_PROMPT_: Please print every record that follows, keeping each one exactly as it is.

_DATASET ENTRIES_:
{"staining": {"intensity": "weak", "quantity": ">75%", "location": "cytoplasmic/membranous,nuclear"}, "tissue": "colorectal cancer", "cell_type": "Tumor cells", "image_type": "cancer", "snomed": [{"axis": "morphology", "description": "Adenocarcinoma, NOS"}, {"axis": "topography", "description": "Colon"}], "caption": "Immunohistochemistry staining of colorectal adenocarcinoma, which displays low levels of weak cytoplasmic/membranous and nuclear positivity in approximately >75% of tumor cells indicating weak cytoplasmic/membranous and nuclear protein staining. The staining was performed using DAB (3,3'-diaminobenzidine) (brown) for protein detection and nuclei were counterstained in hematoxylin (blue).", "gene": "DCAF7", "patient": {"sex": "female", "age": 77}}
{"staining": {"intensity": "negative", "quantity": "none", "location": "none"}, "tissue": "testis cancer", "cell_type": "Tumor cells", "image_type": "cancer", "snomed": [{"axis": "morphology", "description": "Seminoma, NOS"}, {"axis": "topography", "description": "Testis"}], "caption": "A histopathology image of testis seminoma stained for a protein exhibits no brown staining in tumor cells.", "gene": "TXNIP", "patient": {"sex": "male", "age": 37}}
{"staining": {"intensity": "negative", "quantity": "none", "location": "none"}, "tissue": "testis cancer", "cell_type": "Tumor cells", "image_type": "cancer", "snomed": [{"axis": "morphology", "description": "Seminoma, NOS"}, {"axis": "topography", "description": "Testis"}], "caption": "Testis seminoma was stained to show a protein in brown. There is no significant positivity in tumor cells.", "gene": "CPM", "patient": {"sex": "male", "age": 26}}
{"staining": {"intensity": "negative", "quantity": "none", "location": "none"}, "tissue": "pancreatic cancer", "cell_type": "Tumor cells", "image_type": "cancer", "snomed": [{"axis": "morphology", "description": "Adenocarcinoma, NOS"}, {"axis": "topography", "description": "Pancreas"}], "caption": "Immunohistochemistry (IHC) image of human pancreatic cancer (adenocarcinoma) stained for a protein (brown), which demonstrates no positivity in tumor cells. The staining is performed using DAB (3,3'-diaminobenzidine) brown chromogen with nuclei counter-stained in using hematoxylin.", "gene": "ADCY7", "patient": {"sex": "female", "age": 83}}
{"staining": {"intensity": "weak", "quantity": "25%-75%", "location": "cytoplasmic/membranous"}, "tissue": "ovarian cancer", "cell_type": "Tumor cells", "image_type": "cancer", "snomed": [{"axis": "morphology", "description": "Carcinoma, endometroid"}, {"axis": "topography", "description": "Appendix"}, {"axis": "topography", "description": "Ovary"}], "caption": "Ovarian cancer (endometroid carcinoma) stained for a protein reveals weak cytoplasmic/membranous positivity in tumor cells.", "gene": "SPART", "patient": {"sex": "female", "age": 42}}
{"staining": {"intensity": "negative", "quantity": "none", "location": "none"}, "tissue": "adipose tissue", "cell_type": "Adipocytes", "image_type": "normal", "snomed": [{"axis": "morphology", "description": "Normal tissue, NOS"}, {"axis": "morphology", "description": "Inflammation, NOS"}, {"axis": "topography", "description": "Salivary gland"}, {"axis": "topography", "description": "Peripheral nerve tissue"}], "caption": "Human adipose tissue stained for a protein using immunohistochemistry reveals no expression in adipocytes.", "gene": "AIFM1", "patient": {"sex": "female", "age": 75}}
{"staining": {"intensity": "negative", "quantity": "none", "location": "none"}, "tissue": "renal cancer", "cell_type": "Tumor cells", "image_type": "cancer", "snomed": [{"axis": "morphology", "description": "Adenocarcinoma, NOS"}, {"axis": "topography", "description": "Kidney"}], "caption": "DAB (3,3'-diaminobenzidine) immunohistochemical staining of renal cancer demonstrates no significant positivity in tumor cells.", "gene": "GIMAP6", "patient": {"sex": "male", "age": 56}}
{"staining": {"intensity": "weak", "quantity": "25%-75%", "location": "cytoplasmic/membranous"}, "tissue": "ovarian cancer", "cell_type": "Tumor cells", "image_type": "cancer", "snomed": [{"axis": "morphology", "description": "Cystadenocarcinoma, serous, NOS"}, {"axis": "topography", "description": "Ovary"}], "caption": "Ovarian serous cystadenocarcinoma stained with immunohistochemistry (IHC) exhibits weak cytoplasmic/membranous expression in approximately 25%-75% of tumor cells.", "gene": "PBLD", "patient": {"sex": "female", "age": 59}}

_ANSWER SECTION_:
{"staining": {"intensity": "weak", "quantity": ">75%", "location": "cytoplasmic/membranous,nuclear"}, "tissue": "colorectal cancer", "cell_type": "Tumor cells", "image_type": "cancer", "snomed": [{"axis": "morphology", "description": "Adenocarcinoma, NOS"}, {"axis": "topography", "description": "Colon"}], "caption": "Immunohistochemistry staining of colorectal adenocarcinoma, which displays low levels of weak cytoplasmic/membranous and nuclear positivity in approximately >75% of tumor cells indicating weak cytoplasmic/membranous and nuclear protein staining. The staining was performed using DAB (3,3'-diaminobenzidine) (brown) for protein detection and nuclei were counterstained in hematoxylin (blue).", "gene": "DCAF7", "patient": {"sex": "female", "age": 77}}
{"staining": {"intensity": "negative", "quantity": "none", "location": "none"}, "tissue": "testis cancer", "cell_type": "Tumor cells", "image_type": "cancer", "snomed": [{"axis": "morphology", "description": "Seminoma, NOS"}, {"axis": "topography", "description": "Testis"}], "caption": "A histopathology image of testis seminoma stained for a protein exhibits no brown staining in tumor cells.", "gene": "TXNIP", "patient": {"sex": "male", "age": 37}}
{"staining": {"intensity": "negative", "quantity": "none", "location": "none"}, "tissue": "testis cancer", "cell_type": "Tumor cells", "image_type": "cancer", "snomed": [{"axis": "morphology", "description": "Seminoma, NOS"}, {"axis": "topography", "description": "Testis"}], "caption": "Testis seminoma was stained to show a protein in brown. There is no significant positivity in tumor cells.", "gene": "CPM", "patient": {"sex": "male", "age": 26}}
{"staining": {"intensity": "negative", "quantity": "none", "location": "none"}, "tissue": "pancreatic cancer", "cell_type": "Tumor cells", "image_type": "cancer", "snomed": [{"axis": "morphology", "description": "Adenocarcinoma, NOS"}, {"axis": "topography", "description": "Pancreas"}], "caption": "Immunohistochemistry (IHC) image of human pancreatic cancer (adenocarcinoma) stained for a protein (brown), which demonstrates no positivity in tumor cells. The staining is performed using DAB (3,3'-diaminobenzidine) brown chromogen with nuclei counter-stained in using hematoxylin.", "gene": "ADCY7", "patient": {"sex": "female", "age": 83}}
{"staining": {"intensity": "weak", "quantity": "25%-75%", "location": "cytoplasmic/membranous"}, "tissue": "ovarian cancer", "cell_type": "Tumor cells", "image_type": "cancer", "snomed": [{"axis": "morphology", "description": "Carcinoma, endometroid"}, {"axis": "topography", "description": "Appendix"}, {"axis": "topography", "description": "Ovary"}], "caption": "Ovarian cancer (endometroid carcinoma) stained for a protein reveals weak cytoplasmic/membranous positivity in tumor cells.", "gene": "SPART", "patient": {"sex": "female", "age": 42}}
{"staining": {"intensity": "negative", "quantity": "none", "location": "none"}, "tissue": "adipose tissue", "cell_type": "Adipocytes", "image_type": "normal", "snomed": [{"axis": "morphology", "description": "Normal tissue, NOS"}, {"axis": "morphology", "description": "Inflammation, NOS"}, {"axis": "topography", "description": "Salivary gland"}, {"axis": "topography", "description": "Peripheral nerve tissue"}], "caption": "Human adipose tissue stained for a protein using immunohistochemistry reveals no expression in adipocytes.", "gene": "AIFM1", "patient": {"sex": "female", "age": 75}}
{"staining": {"intensity": "negative", "quantity": "none", "location": "none"}, "tissue": "renal cancer", "cell_type": "Tumor cells", "image_type": "cancer", "snomed": [{"axis": "morphology", "description": "Adenocarcinoma, NOS"}, {"axis": "topography", "description": "Kidney"}], "caption": "DAB (3,3'-diaminobenzidine) immunohistochemical staining of renal cancer demonstrates no significant positivity in tumor cells.", "gene": "GIMAP6", "patient": {"sex": "male", "age": 56}}
{"staining": {"intensity": "weak", "quantity": "25%-75%", "location": "cytoplasmic/membranous"}, "tissue": "ovarian cancer", "cell_type": "Tumor cells", "image_type": "cancer", "snomed": [{"axis": "morphology", "description": "Cystadenocarcinoma, serous, NOS"}, {"axis": "topography", "description": "Ovary"}], "caption": "Ovarian serous cystadenocarcinoma stained with immunohistochemistry (IHC) exhibits weak cytoplasmic/membranous expression in approximately 25%-75% of tumor cells.", "gene": "PBLD", "patient": {"sex": "female", "age": 59}}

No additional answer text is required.